Progress for Kava in Australia (And a Little Hawaiian History)

Posted by on Feb 8, 2013 in The Mind of Makaira | 0 comments

Progress for Kava in Australia (And a Little Hawaiian History)Aloha Everyone!

I hope the new year has been going well for all of you so far. Here at the farm we’ve been incredibly busy, and there hasn’t been much time for rest or relaxation (though ‘awa has still been a constant and calming companion at the end of my work day).

I’d like to take a moment to share some great news, and a bit of Hawaiian history with all of you. You may remember my mentioning the Australian kava ban

in a few of my blog posts last year. Kava is treated as a prescription-only medicine in Australia, meaning that one has to have a license from a Western doctor to possess the medicine. This means that the drink cannot be consumed in its traditional fashion at cultural events, such as the National Multicultural Festival. Pacific Islanders have been fighting against this ban for some time, and last year, they convinced the government to allow traditional kava consumption at the event, and it was so successful that the Australian government has decided to lift the ban on kava at that festival permanently.

The Australian Kava Movement spokesman Siua Tofua’ipangai expressed happiness at the announcement, but believes that kava use should be permitted in all cultural and religious activities without a permit.

This is definitely a victory, though it is a small one.

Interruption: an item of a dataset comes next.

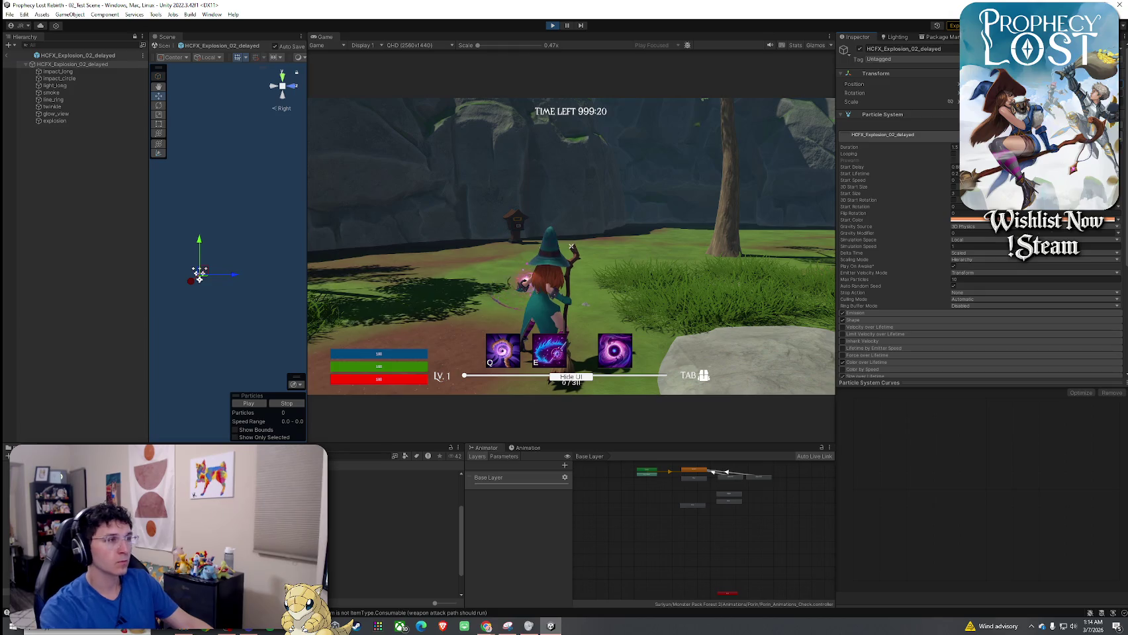
left_click_drag(199, 280, 213, 280)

Unfortunately, indigenous kava users from many different Pacific nations have been struggling with the suppression of traditional kava use since Western governments first began to colonize our homes.

We’ve been relatively lucky in Hawaii, in that we haven’t been officially forbidden to use any of our sacred medicines. Nevertheless, Hawaii is still a colonized land. January 17th marked the anniversary of the overthrow of the Constitutional Monarchy of Hawaii, then led by Queen Lili’uokalani. The overthrow was primarily organized by American citizens who were looking to protect their business interests. From that time on, Hawaii was annexed by President William McKinley, and became a United States Territory.

The tale of the Hawaiian takeover and resulting liberation movement is long and complex, and I won’t get into it here – this is a blog about kava, after all. I simply want to bring this event to your attention, as its anniversary has just passed. In commemoration of the loss of our independence as a nation, my family took the time to have a formal ‘awa ceremony and to sit together in prayer for our nation and for the world. If we are to move forward together as a planet, the rights and medicines of all peoples must be recognized and respected. This shift in Australia is a positive one, but much more remains to be done so that we may all use the medicines we value and practice the traditions that ground us in our own native lands.